Work required:
Your task is to find every line of the listing that includes "lines" and copy it.

Entries provided:
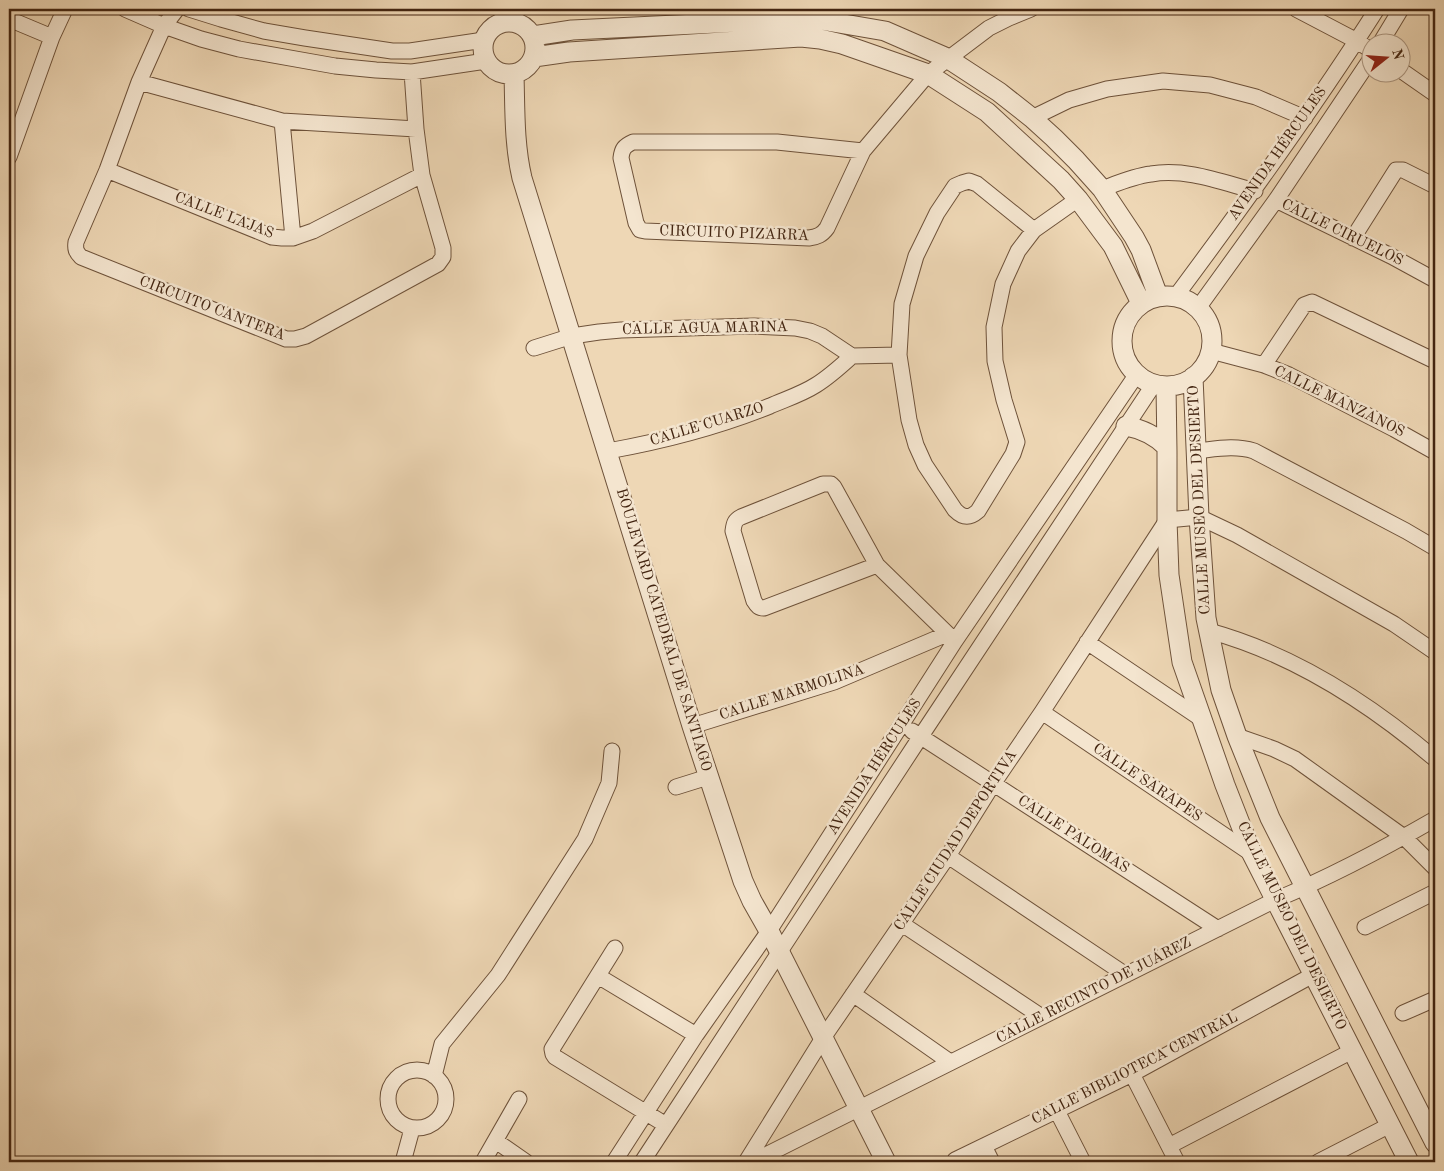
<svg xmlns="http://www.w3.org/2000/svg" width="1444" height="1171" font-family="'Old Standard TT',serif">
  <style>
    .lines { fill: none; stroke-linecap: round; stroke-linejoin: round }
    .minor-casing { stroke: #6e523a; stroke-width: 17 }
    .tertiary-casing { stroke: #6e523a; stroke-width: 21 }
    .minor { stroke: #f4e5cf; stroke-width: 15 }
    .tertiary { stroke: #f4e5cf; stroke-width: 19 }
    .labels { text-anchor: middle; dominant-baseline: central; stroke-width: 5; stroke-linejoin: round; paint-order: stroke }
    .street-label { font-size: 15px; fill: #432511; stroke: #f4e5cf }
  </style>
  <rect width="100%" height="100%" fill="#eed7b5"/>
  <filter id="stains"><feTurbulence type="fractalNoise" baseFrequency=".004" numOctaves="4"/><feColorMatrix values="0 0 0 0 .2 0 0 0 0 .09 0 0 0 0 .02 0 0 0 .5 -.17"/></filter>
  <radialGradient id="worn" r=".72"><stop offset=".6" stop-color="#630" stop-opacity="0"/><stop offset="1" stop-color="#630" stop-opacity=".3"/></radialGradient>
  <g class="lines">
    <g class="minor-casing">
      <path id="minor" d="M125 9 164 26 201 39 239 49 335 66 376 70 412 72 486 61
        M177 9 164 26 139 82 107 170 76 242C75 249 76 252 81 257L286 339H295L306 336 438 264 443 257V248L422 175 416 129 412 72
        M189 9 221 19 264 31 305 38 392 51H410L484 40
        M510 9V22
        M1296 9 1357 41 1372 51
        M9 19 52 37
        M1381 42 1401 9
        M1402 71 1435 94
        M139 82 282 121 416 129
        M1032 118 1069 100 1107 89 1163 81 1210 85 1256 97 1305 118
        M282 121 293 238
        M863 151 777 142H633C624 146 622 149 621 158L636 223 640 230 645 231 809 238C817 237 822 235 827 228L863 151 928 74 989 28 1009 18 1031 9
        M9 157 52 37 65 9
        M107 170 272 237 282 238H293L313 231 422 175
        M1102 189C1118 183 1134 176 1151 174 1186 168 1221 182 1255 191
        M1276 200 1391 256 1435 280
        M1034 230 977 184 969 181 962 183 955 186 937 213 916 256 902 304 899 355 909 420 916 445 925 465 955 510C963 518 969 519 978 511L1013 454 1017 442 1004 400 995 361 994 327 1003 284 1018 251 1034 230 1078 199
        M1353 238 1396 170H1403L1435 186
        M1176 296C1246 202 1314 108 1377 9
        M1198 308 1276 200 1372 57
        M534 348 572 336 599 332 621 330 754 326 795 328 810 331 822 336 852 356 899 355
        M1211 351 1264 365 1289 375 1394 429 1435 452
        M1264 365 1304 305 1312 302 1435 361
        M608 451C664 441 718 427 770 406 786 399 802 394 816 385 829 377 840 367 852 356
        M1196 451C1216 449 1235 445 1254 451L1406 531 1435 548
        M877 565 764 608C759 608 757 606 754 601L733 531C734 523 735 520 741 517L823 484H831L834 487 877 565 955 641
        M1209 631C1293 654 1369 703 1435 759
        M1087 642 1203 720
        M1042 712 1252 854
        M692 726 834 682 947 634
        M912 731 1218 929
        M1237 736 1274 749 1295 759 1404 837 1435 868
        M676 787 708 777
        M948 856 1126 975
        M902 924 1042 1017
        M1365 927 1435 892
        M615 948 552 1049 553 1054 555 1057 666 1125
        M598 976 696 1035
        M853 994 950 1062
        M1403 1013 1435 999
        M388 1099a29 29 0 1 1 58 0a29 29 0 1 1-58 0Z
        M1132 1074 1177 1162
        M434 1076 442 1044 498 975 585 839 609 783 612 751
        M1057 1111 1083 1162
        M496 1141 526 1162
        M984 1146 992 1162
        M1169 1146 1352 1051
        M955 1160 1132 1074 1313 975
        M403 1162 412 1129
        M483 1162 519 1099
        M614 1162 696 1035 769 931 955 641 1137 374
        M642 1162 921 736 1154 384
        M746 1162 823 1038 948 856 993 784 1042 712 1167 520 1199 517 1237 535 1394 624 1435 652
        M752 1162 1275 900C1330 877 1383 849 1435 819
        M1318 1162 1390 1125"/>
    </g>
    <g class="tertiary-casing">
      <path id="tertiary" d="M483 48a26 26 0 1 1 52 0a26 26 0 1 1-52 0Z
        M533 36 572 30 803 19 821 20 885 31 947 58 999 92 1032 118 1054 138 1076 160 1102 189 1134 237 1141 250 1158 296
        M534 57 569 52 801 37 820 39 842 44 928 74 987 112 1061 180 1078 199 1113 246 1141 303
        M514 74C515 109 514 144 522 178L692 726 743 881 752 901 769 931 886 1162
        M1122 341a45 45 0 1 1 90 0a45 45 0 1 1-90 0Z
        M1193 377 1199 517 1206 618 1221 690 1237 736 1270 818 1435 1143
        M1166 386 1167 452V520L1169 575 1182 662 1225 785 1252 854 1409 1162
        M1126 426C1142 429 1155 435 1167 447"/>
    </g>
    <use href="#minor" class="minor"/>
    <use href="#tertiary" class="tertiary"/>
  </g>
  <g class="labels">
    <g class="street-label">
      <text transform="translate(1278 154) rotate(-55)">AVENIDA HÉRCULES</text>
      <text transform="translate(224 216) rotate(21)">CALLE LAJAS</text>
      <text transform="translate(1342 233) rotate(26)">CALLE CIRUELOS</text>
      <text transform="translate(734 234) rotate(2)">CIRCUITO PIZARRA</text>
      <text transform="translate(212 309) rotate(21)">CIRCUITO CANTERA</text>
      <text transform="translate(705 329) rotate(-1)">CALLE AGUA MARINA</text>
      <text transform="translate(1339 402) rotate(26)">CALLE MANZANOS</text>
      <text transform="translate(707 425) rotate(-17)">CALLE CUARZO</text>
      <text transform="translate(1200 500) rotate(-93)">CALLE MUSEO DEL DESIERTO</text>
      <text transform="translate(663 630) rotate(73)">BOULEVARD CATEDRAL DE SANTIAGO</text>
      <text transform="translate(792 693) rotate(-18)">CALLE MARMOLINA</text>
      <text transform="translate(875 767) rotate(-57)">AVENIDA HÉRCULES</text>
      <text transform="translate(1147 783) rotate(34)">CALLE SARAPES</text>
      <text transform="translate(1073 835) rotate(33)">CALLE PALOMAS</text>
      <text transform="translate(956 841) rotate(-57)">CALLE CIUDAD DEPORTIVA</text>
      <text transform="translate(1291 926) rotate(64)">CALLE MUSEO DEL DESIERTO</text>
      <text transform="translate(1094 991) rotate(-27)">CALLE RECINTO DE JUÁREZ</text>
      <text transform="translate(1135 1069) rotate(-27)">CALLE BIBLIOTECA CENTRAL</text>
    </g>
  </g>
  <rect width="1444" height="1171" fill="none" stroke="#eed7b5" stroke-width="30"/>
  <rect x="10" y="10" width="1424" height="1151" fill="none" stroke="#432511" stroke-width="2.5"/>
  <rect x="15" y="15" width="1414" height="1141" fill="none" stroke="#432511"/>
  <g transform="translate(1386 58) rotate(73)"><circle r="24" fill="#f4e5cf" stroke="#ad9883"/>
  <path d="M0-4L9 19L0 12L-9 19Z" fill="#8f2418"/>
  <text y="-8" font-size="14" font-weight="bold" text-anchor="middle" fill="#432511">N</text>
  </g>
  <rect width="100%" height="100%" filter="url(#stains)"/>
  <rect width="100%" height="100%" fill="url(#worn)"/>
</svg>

Answer:
    .lines { fill: none; stroke-linecap: round; stroke-linejoin: round }
  <g class="lines">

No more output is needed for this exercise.